We brought this question to Haley Rushing, Chief Purposologist and co-founder of the Purpose Institute in Austin, Texas. For more than 20 years, Haley has worked closely with some of the most purpose-driven organizations in the world—including the American Red Cross, Southwest Airlines, Whole Foods Market, Interstate Batteries, and IMG Academy—to help them discover and bring to life their values and purpose.

Here’s what Haley had to say about the importance and evolution of purpose.

The RepTrak Company: Why do you think having a purpose is so important for businesses?

Haley Rushing: One of the earliest things that struck me about purpose 20 years ago was walking into purpose-driven, values-based organizations, and just feeling how much happier the people who worked in those places were. At Southwest Airlines, where I got to learn so much about purpose from Herb Kelleher and Colleen Barrett, the level of happiness and engagement you feel when you interact with their people is noticeable and palpable. Most of us will spend the vast majority of our lives at work. If you don't feel like what you do matters, and that your contributions are actually helping to fulfill something important, it can take a toll on your soul.

The RepTrak Company: And it's well documented that happy employees result in happy customers.

Haley Rushing: Absolutely. I mean, just look at the enormous investments companies make to improve their customer service. But Herb and Colleen at Southwest always believed that if you take care of your people, and they're happy to be there, then that will naturally extend to the customer experience. It becomes a much more natural, organic expression of the ‘luv’ and care they receive that gets passed on to customers.

The RepTrak Company: You identify yourself as Chief Purposologist. What is a Chief Purposologist?

Haley Rushing: My background is in cultural anthropology. And over the course of 20 years of doing this work, I gradually evolved from studying the marketplace and the culture of consumption to studying corporate cultures. I started to ask, what binds people in this culture together? Collectively, what difference are they trying to make? What drives them? What I found early on was that these brands had a sense of purpose that drove everything they did. So I transitioned from anthropology to purposology. It felt more on point with the things I was learning from the time I spent in beloved, purpose-driven organizations.

The RepTrak Company: As companies evolve, at least partly to stay competitive in a changing world, how can they ensure that their purpose stays relevant?

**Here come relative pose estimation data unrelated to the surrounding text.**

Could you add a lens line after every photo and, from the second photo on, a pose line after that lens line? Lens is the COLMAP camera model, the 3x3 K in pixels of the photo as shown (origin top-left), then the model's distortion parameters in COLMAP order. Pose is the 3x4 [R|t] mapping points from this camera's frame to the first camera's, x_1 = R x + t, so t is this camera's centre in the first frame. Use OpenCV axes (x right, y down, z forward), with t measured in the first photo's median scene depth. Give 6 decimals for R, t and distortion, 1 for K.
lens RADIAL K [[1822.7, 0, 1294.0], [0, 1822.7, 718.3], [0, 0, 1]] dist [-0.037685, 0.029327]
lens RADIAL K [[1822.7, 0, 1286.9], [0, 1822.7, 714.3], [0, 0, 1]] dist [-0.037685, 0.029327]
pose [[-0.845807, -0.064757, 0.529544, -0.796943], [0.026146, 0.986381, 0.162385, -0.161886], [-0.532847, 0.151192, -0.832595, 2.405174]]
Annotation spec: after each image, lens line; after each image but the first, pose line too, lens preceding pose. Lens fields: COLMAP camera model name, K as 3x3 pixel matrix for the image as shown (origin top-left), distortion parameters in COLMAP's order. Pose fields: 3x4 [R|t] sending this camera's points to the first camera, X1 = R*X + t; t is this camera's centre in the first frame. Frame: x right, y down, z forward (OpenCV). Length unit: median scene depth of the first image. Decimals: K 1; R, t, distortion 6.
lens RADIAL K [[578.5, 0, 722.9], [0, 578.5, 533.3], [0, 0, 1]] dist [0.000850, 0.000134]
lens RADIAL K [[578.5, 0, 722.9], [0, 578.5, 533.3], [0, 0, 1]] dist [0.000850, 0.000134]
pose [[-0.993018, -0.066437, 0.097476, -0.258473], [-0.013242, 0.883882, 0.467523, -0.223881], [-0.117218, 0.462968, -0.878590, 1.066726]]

Haley Rushing: There's a simple quote from Aristotle, and it says, essentially, “Where your talents and the needs of the world intersect, therein lies your purpose.” And so, I encourage leaders to ask themselves, What is the most pressing and urgent need or problem that exists in the world today that our organization has the wherewithal to address? And that's where the evolution comes in. Because there’s no shortage of problems in the world today. If you really tune in to what your customers truly need or examine how a stakeholder may be underserved or even suffering, you start to see how you can leverage the talents of your organization to heal the world in pretty meaningful ways.

The RepTrak Company: Speaking of evolution, what do you see as the future of purpose over the next five years? How do you think purpose itself is going to evolve?

Haley Rushing: One thing I've definitely seen in having a Purpose Institute for the last decade is that, initially, it was all about discovering and articulating organizational purpose. And now, in the current era, it’s all about activation. The data is fairly conclusive that the vast majority of leaders believe that purpose is necessary for driving performance, engagement, innovation, customer loyalty ... you name it. There are a host of benefits. The problem is that there's a massive breakdown when it comes to activating one’s purpose. Company leaders say, “We know what our purpose is. But how do we start embedding it in our strategy, embedding it in our employee value proposition, and bringing it to life in really meaningful ways?” Purpose is not just about looking in the rearview mirror and assessing how a company may have made an impact. It’s about using purpose as a filter through which you make decisions going forward.